- Exercise requirements -
Below, find the line containing "right front paw: (340, 724)" and the line containing "right back paw: (113, 510)"; reproduce exactly those two and every line between them, omitting pictures.

- Stored data entries -

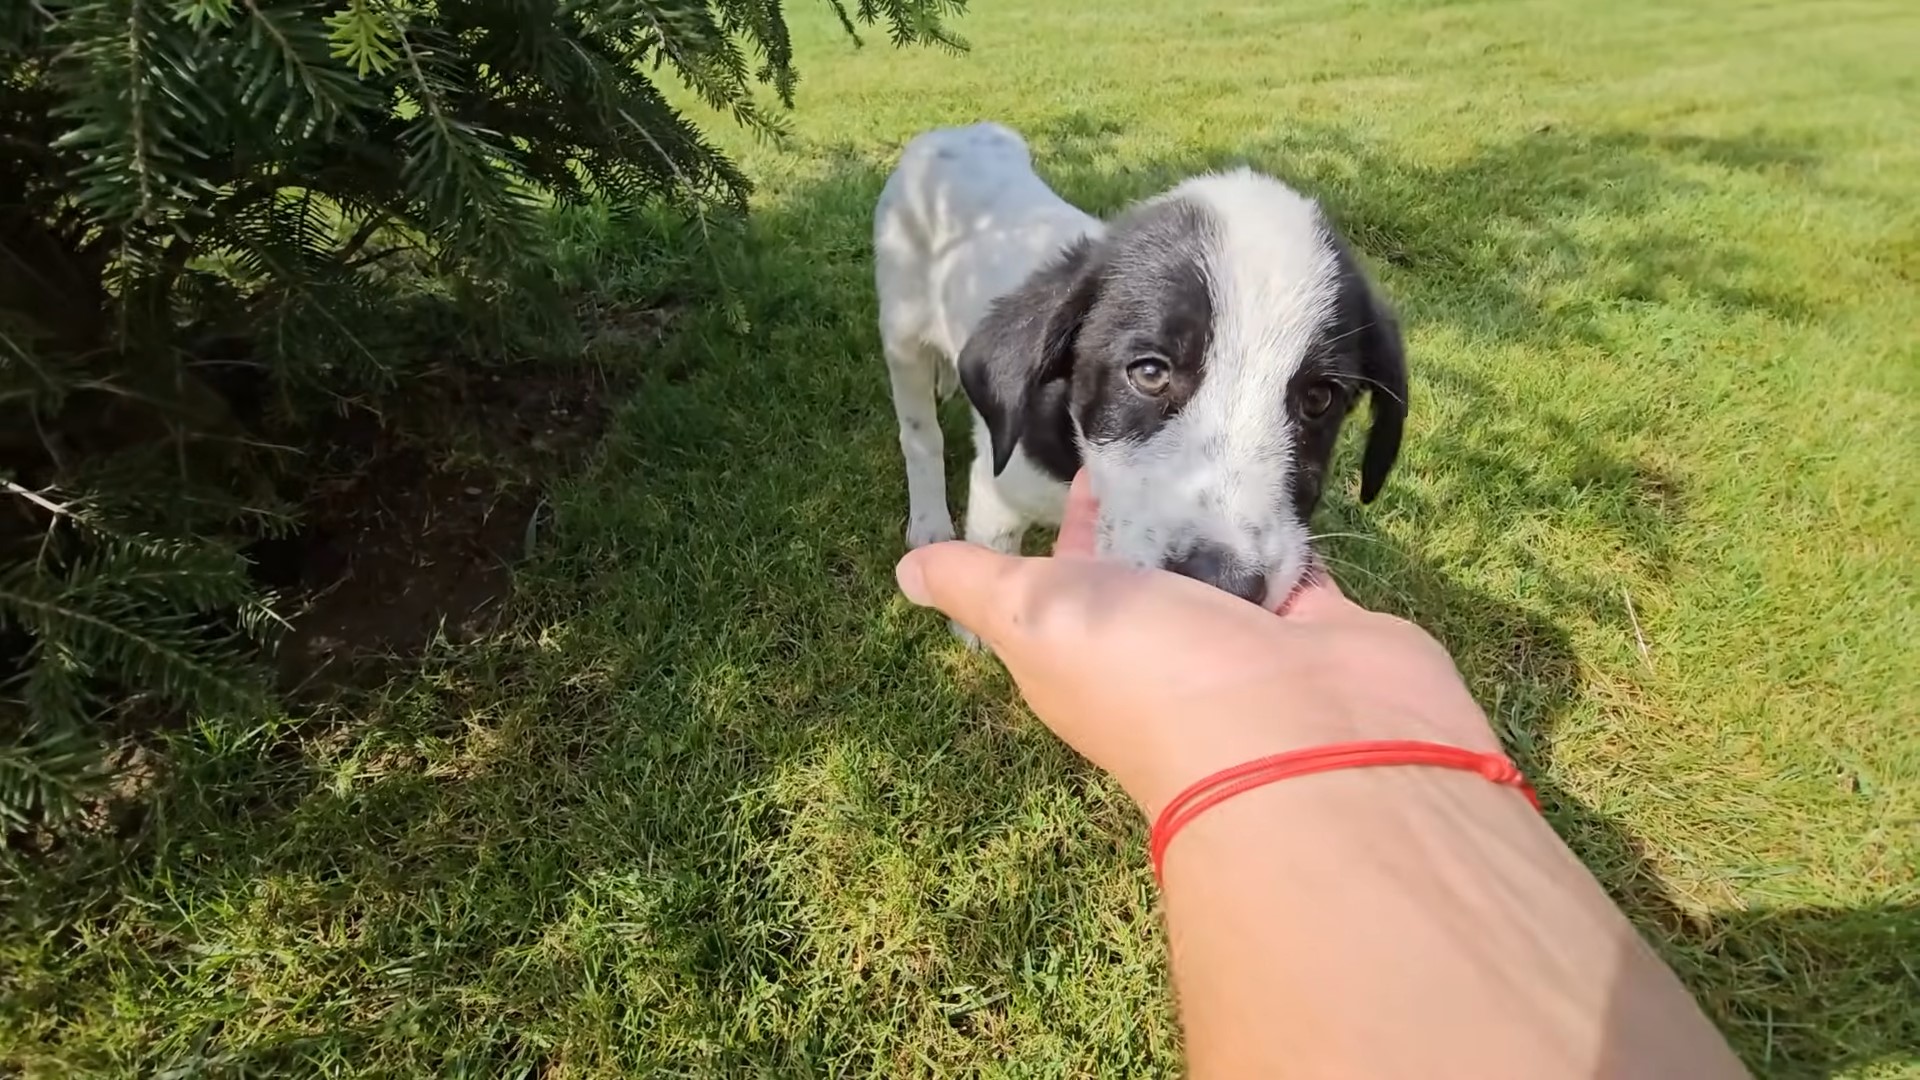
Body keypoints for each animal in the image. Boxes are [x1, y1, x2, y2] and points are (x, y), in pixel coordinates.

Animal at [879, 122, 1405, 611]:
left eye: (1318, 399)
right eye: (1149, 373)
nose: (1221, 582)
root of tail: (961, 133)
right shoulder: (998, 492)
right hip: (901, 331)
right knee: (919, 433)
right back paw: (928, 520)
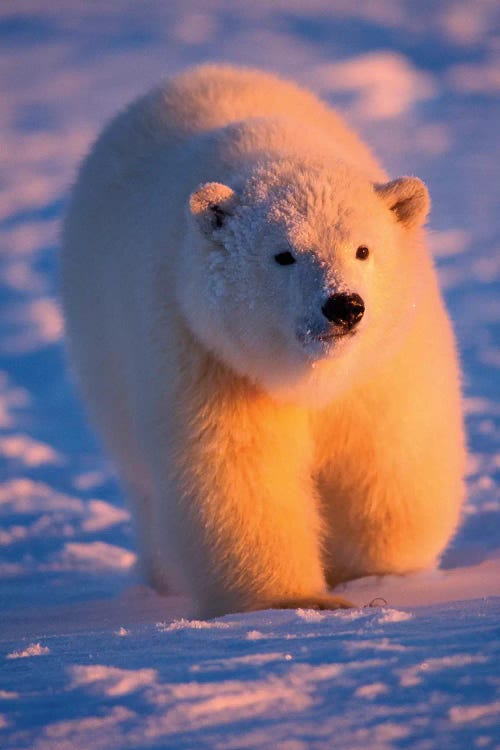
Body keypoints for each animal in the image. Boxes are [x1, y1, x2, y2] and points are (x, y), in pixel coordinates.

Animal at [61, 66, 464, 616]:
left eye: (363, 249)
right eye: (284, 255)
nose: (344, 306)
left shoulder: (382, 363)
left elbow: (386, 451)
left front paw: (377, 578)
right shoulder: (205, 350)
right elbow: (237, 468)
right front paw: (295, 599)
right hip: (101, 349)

--

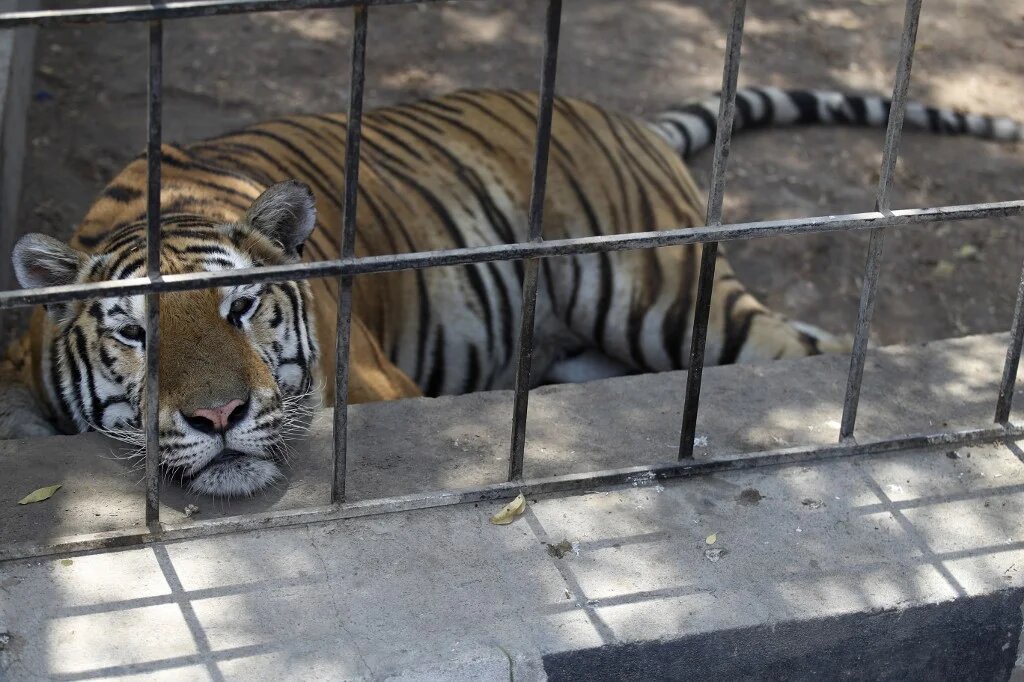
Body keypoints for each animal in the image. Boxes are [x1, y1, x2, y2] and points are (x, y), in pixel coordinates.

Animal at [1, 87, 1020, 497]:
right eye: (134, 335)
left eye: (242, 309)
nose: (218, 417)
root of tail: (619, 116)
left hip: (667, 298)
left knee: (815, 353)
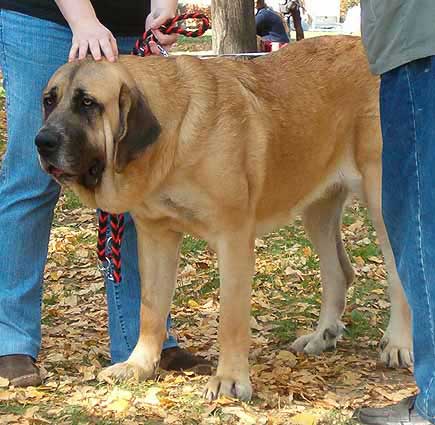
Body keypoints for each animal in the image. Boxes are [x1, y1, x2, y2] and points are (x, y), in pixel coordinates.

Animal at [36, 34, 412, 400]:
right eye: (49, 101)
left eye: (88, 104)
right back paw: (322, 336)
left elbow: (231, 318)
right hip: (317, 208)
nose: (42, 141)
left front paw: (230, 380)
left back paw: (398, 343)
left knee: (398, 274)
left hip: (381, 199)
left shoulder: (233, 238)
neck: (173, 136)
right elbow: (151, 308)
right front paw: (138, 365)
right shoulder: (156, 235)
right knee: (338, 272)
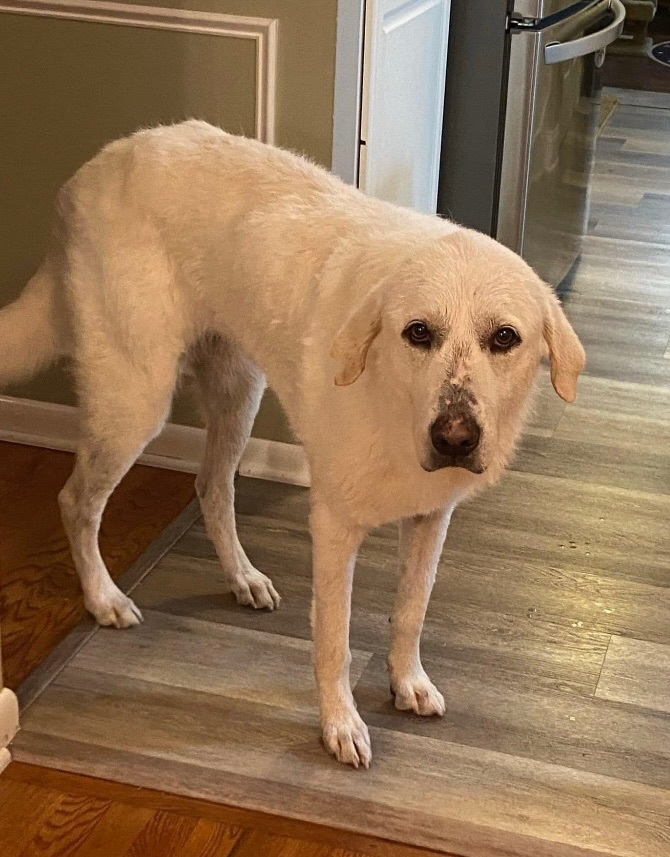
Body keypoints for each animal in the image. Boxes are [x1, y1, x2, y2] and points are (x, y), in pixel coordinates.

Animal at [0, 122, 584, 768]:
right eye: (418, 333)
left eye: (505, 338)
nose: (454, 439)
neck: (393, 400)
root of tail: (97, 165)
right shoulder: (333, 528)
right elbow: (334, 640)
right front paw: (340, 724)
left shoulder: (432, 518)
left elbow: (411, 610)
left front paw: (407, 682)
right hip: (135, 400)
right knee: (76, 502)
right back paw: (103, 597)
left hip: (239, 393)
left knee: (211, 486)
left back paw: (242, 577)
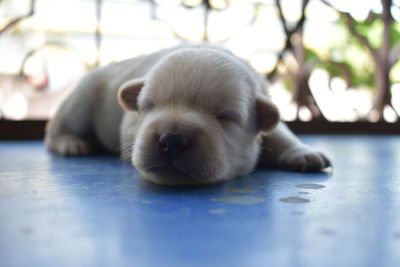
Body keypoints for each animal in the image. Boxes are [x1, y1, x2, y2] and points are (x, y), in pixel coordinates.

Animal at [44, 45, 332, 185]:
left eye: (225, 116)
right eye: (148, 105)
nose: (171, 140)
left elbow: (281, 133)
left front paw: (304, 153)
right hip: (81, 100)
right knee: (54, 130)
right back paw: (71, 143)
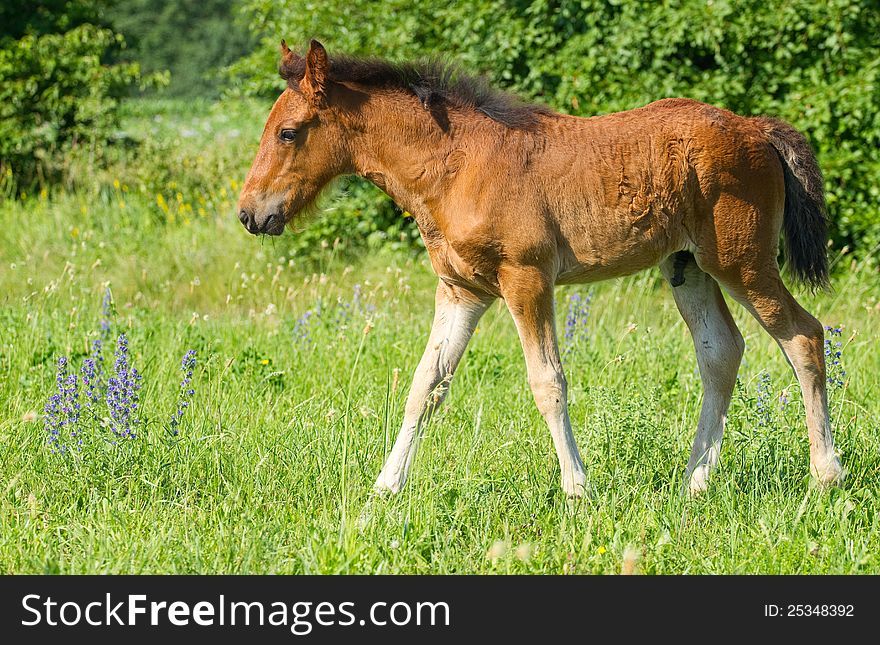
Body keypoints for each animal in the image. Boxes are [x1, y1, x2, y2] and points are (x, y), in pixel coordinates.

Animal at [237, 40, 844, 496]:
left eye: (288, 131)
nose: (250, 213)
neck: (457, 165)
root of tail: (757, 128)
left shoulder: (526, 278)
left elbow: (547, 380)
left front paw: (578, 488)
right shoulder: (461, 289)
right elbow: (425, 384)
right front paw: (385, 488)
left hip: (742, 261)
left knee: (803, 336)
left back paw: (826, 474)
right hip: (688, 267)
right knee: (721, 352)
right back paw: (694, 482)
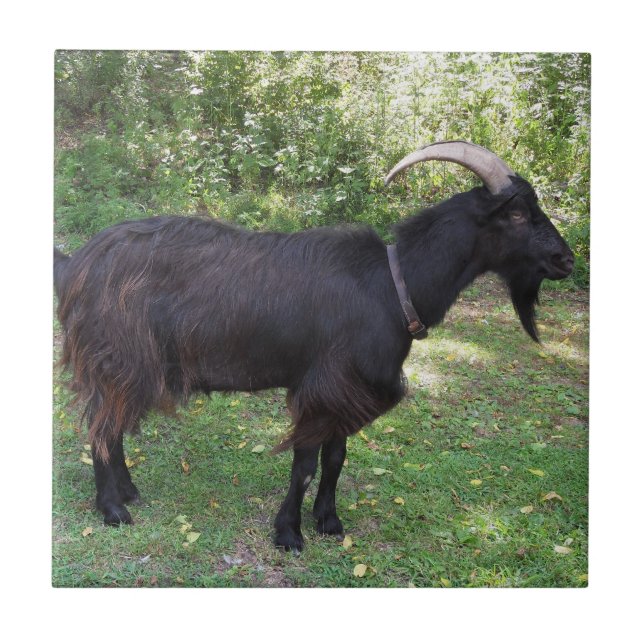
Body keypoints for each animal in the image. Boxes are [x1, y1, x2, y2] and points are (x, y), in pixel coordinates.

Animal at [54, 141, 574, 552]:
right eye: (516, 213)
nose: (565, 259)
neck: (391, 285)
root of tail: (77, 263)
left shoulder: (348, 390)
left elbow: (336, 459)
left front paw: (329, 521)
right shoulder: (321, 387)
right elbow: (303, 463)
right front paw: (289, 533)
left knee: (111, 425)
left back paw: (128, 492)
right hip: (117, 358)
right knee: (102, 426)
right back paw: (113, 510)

- Response -
right front paw: (340, 724)
left shoulder: (432, 518)
left elbow: (411, 610)
left front paw: (407, 682)
right hip: (135, 400)
right knee: (76, 502)
right back paw: (103, 597)
left hip: (239, 393)
left knee: (211, 486)
left back paw: (242, 577)
Body keypoints for each animal in the image. Boxes are [x1, y1, x2, y2] and points are (x, y), in pixel coordinates.

Animal at [44, 45, 332, 185]:
left eye: (225, 116)
right eye: (148, 105)
nose: (171, 140)
left elbow: (281, 133)
left front paw: (304, 153)
right hip: (81, 100)
right knee: (54, 130)
right back paw: (71, 143)
Body keypoints for each animal in the image. Boxes are [x1, y1, x2, y2] and points are (x, y), in pixel coordinates.

Animal at [237, 40, 844, 496]:
left eye: (288, 131)
nose: (250, 213)
neck: (457, 165)
root of tail: (757, 128)
left shoulder: (526, 278)
left elbow: (547, 380)
left front paw: (578, 488)
right shoulder: (461, 289)
right elbow: (425, 384)
right front paw: (385, 488)
left hip: (742, 261)
left knee: (803, 336)
left back paw: (826, 474)
right hip: (688, 267)
right knee: (721, 352)
right back paw: (694, 482)
Body keypoints for each animal in the image. Boxes are [x1, y1, x2, y2] and points are (x, y), in pixel coordinates.

Animal at [54, 141, 574, 552]:
right eye: (516, 213)
nose: (565, 259)
neck: (391, 285)
root of tail: (77, 263)
left shoulder: (348, 390)
left elbow: (336, 459)
left front paw: (329, 521)
right shoulder: (321, 387)
right elbow: (303, 463)
right front paw: (289, 533)
left knee: (111, 425)
left back paw: (128, 492)
right hip: (117, 358)
right knee: (102, 426)
right back paw: (113, 510)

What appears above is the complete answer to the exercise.